12. Memorandum From the Deputy Assistant Secretary of State for Far Eastern Affairs (Jones) to the Deputy Under Secretary of State for Political Affairs (Murphy)0

SUBJECT

  • Tripartite Talks Regarding Indonesia

You will recall that when you were in Paris at the NATO talks in December, you agreed with Mr. Lloyd to the establishment of a small U.S.-U.K. working party on Indonesia which was to discuss U.S.-U.K. cooperation [less than 1 line of source text not declassified] “to consider longer term policy matters” in Indonesia.1

At the organizational meeting, which took place in late December, the British insisted that the Australians be included. So far five meetings have been held, at the last four of which there has been representation from the Pentagon (Mr.

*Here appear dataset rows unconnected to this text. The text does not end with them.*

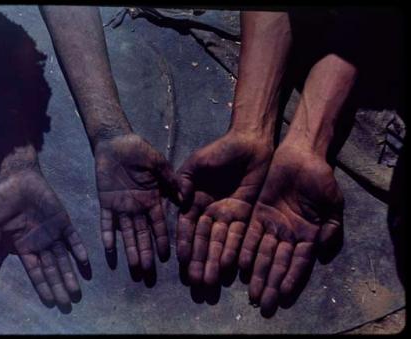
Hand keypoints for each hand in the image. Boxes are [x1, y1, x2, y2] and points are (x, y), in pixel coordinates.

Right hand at [0, 169, 88, 311]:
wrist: (17, 180)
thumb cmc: (4, 203)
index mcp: (25, 248)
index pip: (36, 272)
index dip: (43, 287)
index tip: (50, 302)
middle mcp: (41, 244)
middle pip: (53, 269)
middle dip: (60, 286)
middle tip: (69, 303)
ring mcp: (53, 234)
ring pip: (64, 258)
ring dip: (70, 273)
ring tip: (78, 290)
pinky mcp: (63, 221)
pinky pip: (72, 237)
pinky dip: (79, 249)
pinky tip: (85, 262)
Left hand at [94, 133, 178, 269]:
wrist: (115, 142)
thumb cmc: (138, 150)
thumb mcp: (157, 163)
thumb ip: (169, 179)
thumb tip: (184, 196)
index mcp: (152, 199)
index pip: (159, 224)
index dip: (163, 240)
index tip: (168, 257)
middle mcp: (137, 207)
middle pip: (142, 234)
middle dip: (146, 253)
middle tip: (148, 273)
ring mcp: (121, 206)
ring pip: (126, 233)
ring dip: (130, 250)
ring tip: (134, 268)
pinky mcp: (105, 202)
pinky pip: (106, 221)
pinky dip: (107, 235)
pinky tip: (109, 250)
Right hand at [176, 131, 272, 284]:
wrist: (249, 143)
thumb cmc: (219, 150)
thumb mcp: (196, 164)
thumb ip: (185, 182)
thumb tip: (180, 202)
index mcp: (194, 202)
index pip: (187, 228)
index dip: (184, 245)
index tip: (181, 263)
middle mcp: (210, 212)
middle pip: (203, 242)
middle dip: (199, 262)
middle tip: (196, 284)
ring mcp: (228, 215)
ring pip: (220, 243)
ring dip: (215, 262)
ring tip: (210, 282)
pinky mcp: (246, 215)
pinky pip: (240, 236)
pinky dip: (234, 251)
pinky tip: (229, 267)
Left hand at [239, 143, 343, 315]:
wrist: (301, 156)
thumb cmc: (321, 180)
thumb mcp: (333, 205)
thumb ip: (331, 229)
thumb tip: (322, 253)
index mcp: (308, 235)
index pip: (299, 262)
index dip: (292, 279)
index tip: (284, 298)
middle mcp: (288, 234)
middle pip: (278, 263)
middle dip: (271, 284)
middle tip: (263, 305)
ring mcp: (272, 224)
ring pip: (263, 253)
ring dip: (257, 273)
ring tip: (252, 293)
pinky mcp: (258, 213)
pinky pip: (251, 234)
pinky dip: (247, 250)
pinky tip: (241, 266)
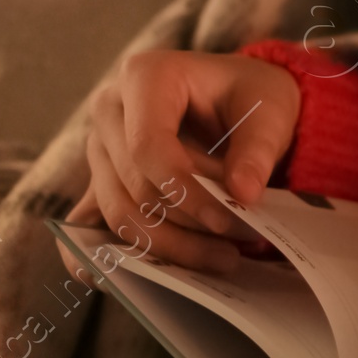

Sprague’s office).2

[2 lines of source text not declassified] The meetings revealed that the British objective was to obtain a firm statement regarding United States policy toward Indonesia which they apparently feared was directed at establishing a fragmented Indonesia.

In the course of the first meeting we explained that we envisaged a two-pronged operation in Indonesia: the first designed to attempt to bring about a new government on Java by encouraging the non- and anti-Communist elements there to cooperate with each other in the face of the threat from the PKI; at the same time both to reinforce non- and anti-Communist elements on Java and to assure a fall-back position should Java be lost, [8 lines of source text not declassified].

The rest of the meetings have been devoted to an examination of the considerations involved in supplying the Indonesian Government with rice and arms; what, if anything, could or should be done about West New Guinea; by whom and under what circumstances should the gap left by the Dutch be filled, particularly with regard to shipping; and finally, what would be the best manner in which to proceed to delay delivery of the four warships the Indonesian Navy now has on order in Italy. The consensus of the group, which reflected the views of London and Canberra, was that the risks involved in trying to prevent the imminent delivery of two frigates was not worth the advantages to be gained, [Page 26] as the frigates will not provide the decisive military advantage to the Central Government. The question of whether to attempt to delay the delivery of the two corvettes (now scheduled for May) is under urgent study.

In addition, agreement has been reached regarding a joint estimate of developments in Indonesia since August 1957. A copy of this is attached. (Tab A)3 A subcommittee is also working on a joint contingency paper which will contain recommended courses of action regarding the diplomatic and legal attitude to be assumed toward the dissidents.

The Australians have had little to contribute and on instructions from their Government have spent most of their time raising questions and seeking information. [2-1/2 lines of source text not declassified]

Further meetings will be held, but I think it best to keep these on an ad hoc basis to face specific problems as they may arise, a position which at this point would appear to satisfy the British but may not be too palatable to the Australians. Should we try to terminate the working group, However, it is not impossible that the Australian reaction will be to send Mr. Casey to this country or even to call a special ANZUS meeting. Neither of these developments at this juncture would seem to me to be helpful.

  1. Source: Department of State, Central Files, 756D.00/2–658. Top Secret. Drafted by O’Sullivan on February 5.
  2. Dulles was in Paris for the NATO Heads of Government meeting, held December 16–19, 1957; see Foreign Relations, 1955–1957, vol. XXII, pp. 552553.
  3. No other record of these meetings has been found in Department of State files.
  4. Not attached to the source text and not found.